In this experiment, mfcc vectors are extracted from the audio signals and are compared using DTW (euclidean distance). Here, it has been assumed that a single audio recording for each word has been stored in a database of the speech recognition system. In this demonstration, a single word, "go"(go1.wav) has been stored. This is compared against the audio recording.

A proof of concept has been demonstrated in "./dtw_mfcc.ipynb".

In [None]:
## Importing necessary libraries

from fastdtw import fastdtw as dtw
from scipy.spatial.distance import euclidean
import numpy as np
from scipy.io import wavfile as wav
import IPython.display as ipd

In [None]:
## load first audio file. This is the pre loaded audio file used for comparison for the word "go"

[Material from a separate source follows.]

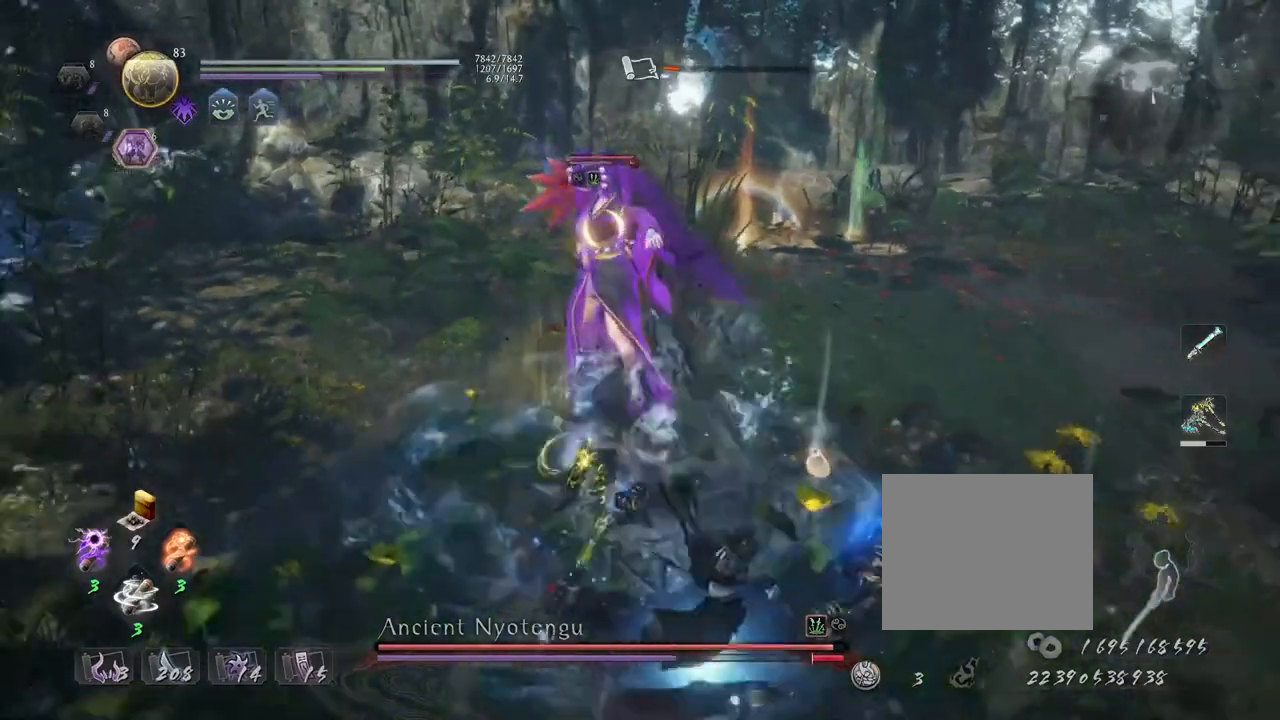
{"buttons": [], "left_stick": "center", "right_stick": "center", "events": [[17, "TRIANGLE", "up"], [217, "R1", "down"], [233, "CROSS", "down"], [317, "R1", "up"], [350, "CROSS", "up"]]}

fs,go1 = wav.read("go1.wav")

In [None]:
## load second audio file

fs,go2 = wav.read("go2.wav")

In [None]:
## load third audio file

fs,right1 = wav.read("right1.wav")

### Play the audio files 

In [None]:
ipd.Audio("go1.wav")

In [None]:
ipd.Audio("go2.wav")

In [None]:
ipd.Audio("right1.wav")

In [None]:
## Normalize the audio sequences

go1 = ((go1 - go1.min()) / (go1.max() - go1.min()))
go2 = ((go2 - go2.min()) / (go2.max() - go2.min()))
right1 = ((right1 - right1.min()) / (right1.max() - right1.min()))

In [None]:
## calculate their euclidean DTW distance

dist1,_ = dtw(go1,go2,dist = euclidean)
print(dist)

In [None]:
## calculate their euclidean DTW distance

dist2,_ = dtw(go1,right1,dist = euclidean)
print(dist)

In [None]:
## set a threshold for comparison

thresh = 1000

### Compare the distances with the threshold

**logic**: 

    if(thresh > DTW_distance) then word_spoken = "go"
    
    else 
    
        word_spoken != "go" 

In [None]:
if(dist1 < thresh):
    word_spoken_go = True
    print("word spoken is go")
else:
    word_spoken_go = False
    print("word spoken is not go")

In [None]:
if(dist2 < thresh):
    word_spoken_go = True
    print("word spoken is go")
else:
    word_spoken_go = False
    print("word spoken is not go")